TNF-α, also known as cachexin or cachectin, is a cytokine involved in systemic inflammation, and it is a member of a group of cytokines that stimulate the acute phase reaction. The primary role of TNF-α is in the regulation of immune cells. TNF-α is also able to induce apoptotic cell death, to induce inflammation, and to inhibit tumorigenesis and viral replication. Dysregulation and, in particular, overproduction of TNF, has been implicated in various human diseases, including cancer. Built on proof of concept from prior studies, a 2009 study of retroviral vector-mediated TNF-α given with IFNs (see section on IFN) increased tumor antigen expression through the up-regulation of MHC class 1 and 2 molecules. Tumor regression was seen in animal models, but the benefit to people remains uncertain. It is worth mentioning that glioma-bearing mice deficient in TNF-α developed larger tumors and had reduced survival compared with their wild-type controls.

Miscellaneous cytokines

Several other cytokines have been used in glioma studies. For example, recent studies have incorporated the Flt3L ligand, which can expand dendritic cells and enhance immunogenicity and can promote tumor death when given with other immunotherapies. Further studies on this novel cytokine demonstrate that Flt3L has distinct effects on dendritic cell development, suggesting an important role for Flt3L in generating dendritic cells that have tolerogenic effects on T-cells.

IL-21 also has received relatively recent interest. IL-21 has potent regulatory effects on cells of the immune system, including natural killer cells and cytotoxic T-cells that can destroy virally infected or cancerous cells. Preclinical studies have focused on gene-modified cell delivery and generally in tandem with other cytokines. Interestingly, researchers discovered that IL-21 is produced by Hodgkin’s lymphoma (HL) cells (which was surprising, because IL-21 was thought until then to be produced only by T-cells).
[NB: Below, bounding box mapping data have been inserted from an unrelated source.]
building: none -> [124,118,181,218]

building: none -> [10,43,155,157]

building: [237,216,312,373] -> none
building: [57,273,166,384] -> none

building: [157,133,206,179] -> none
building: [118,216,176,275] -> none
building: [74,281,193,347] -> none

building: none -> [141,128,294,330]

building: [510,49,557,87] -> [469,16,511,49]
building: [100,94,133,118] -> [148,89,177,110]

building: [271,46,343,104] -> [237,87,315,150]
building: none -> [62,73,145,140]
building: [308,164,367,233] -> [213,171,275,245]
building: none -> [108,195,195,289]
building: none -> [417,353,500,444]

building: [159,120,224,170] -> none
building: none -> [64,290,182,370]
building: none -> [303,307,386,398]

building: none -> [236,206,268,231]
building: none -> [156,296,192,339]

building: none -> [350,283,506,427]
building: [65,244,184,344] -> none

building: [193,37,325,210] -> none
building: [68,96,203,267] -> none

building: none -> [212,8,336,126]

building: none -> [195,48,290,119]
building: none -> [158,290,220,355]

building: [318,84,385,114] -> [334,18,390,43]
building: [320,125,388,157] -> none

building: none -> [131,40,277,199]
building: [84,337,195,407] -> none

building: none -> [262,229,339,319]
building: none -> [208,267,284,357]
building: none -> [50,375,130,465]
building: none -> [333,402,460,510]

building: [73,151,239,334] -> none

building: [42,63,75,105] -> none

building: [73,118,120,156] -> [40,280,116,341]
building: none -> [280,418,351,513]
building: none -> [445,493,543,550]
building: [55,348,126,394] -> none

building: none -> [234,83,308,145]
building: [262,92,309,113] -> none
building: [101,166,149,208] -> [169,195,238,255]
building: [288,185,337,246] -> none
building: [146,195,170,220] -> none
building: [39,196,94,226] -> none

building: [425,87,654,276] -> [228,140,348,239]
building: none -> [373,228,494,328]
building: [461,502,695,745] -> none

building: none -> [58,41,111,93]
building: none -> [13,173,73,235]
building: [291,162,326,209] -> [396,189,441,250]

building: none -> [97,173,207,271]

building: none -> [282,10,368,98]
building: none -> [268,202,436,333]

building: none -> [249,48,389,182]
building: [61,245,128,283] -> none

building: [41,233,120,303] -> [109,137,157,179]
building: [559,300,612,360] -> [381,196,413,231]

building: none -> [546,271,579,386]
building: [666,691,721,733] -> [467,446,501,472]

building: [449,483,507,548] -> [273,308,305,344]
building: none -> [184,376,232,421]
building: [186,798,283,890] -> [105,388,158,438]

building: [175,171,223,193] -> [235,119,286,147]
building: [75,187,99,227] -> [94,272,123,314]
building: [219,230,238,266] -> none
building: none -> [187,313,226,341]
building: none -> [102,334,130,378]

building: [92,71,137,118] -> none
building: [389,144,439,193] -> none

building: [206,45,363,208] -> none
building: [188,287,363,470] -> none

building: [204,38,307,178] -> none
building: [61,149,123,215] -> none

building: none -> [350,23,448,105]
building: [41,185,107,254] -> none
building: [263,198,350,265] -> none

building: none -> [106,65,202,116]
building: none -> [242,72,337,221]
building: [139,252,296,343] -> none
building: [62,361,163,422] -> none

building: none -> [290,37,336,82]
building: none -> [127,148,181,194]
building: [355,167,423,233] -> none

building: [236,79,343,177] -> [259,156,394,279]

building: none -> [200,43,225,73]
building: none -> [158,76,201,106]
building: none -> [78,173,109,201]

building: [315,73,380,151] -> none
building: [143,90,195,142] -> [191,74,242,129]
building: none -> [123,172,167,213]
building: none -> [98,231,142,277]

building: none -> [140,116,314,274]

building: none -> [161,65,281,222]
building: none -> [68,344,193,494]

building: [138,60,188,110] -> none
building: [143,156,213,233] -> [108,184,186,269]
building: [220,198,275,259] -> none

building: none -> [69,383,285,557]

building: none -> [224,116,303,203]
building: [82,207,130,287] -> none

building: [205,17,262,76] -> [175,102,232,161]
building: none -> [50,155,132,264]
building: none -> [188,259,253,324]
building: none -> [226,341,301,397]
This discovery may explain a great deal of the behavior of classical HL, including clusters of other immune cells gathered around HL cells in cultures. Targeting IL-21 may be a potential treatment or possibly a test for the disease.

IFN

INFs are glycoproteins, which are cell-signaling molecules produced by the cells of the immune system in response to challenges such as viruses and tumor cells. IFNs assist the immune response by inhibiting viral replication within host cells, activating natural killer cells and macrophages, increasing antigen presentation to lymphocytes, and inducing the resistance of host cells to viral infection. Early preclinical studies with IFN-α and IFN-β showed promise, but these clinical studies suffered from poor design and lack of strict patient eligibility and selection. Imaging analysis and tumor grading also made it difficult to appropriately assess efficacy.